Short problem: Rewrite the lines of the records below with every "street-level" changed to "roadside" and nothing else changed. Leave the pictures out.

Records shown:

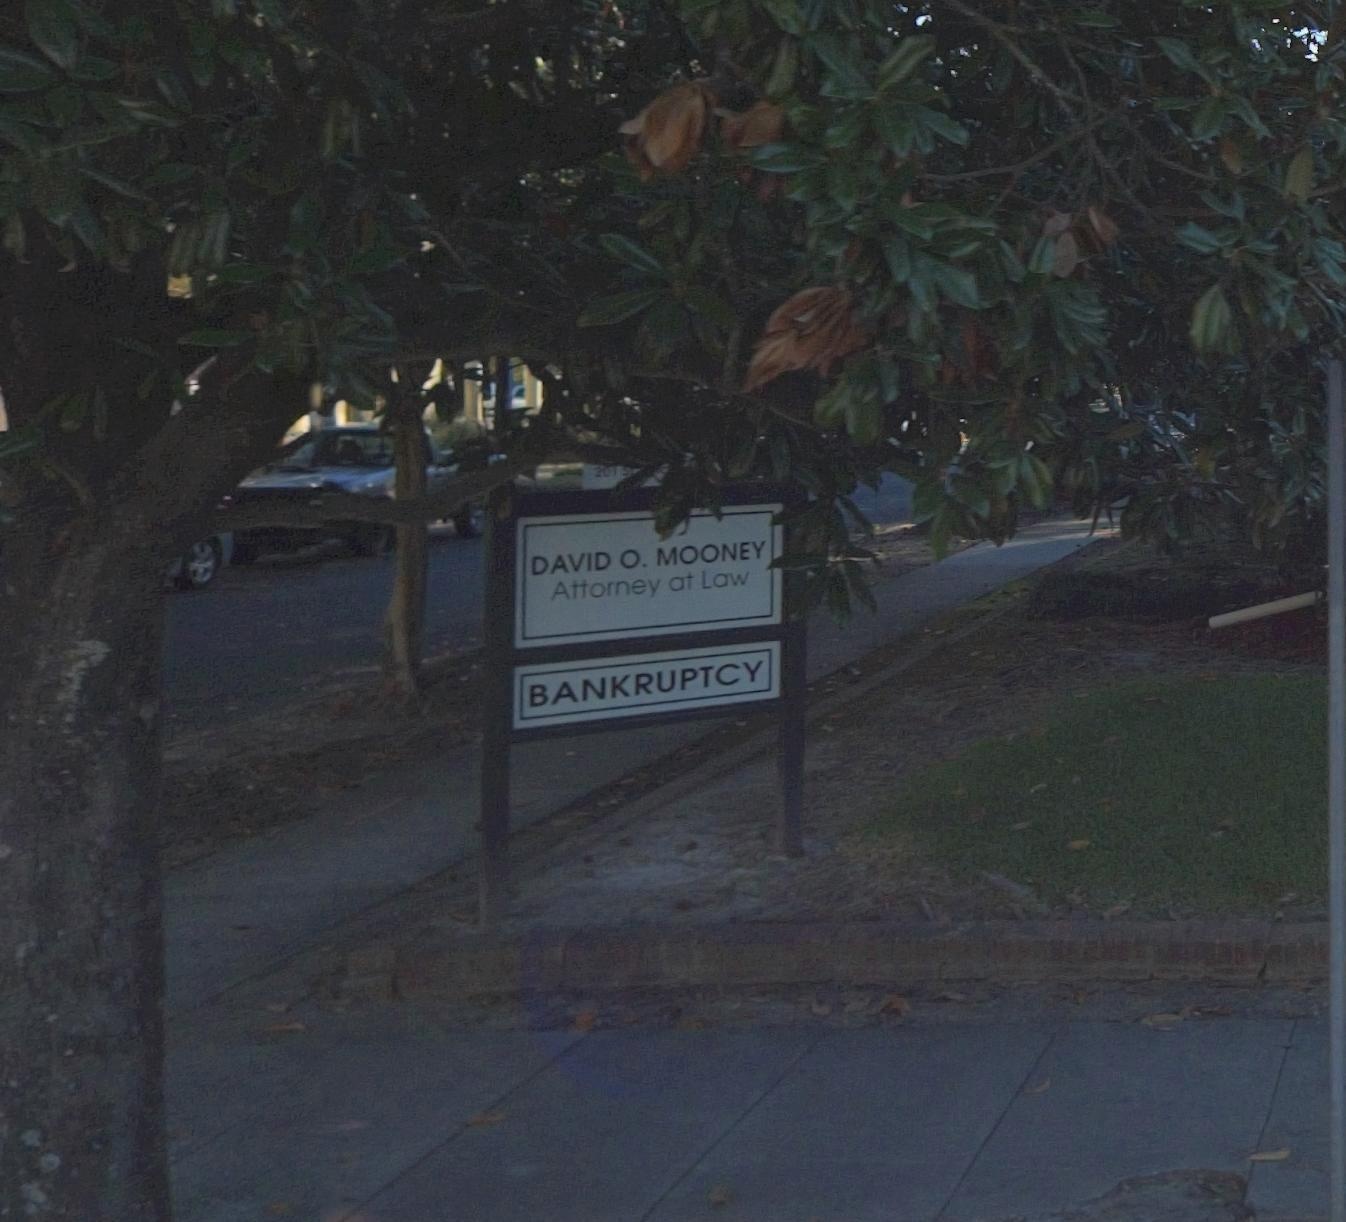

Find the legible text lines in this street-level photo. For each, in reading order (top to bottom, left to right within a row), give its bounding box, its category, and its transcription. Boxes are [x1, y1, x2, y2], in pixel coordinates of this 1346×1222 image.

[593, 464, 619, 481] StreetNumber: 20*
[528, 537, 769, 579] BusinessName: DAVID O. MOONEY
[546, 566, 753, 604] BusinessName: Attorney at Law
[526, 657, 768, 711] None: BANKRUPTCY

Completed task:
Find the legible text lines in this roadside photo. For each, in reading order (top to bottom, left to right within a row), give its bounding box, its category, and its transcription. Boxes are [x1, y1, x2, y2], in pixel coordinates of this 1346×1222 image.

[593, 464, 619, 481] StreetNumber: 20*
[528, 537, 769, 579] BusinessName: DAVID O. MOONEY
[546, 566, 753, 604] BusinessName: Attorney at Law
[526, 657, 768, 711] None: BANKRUPTCY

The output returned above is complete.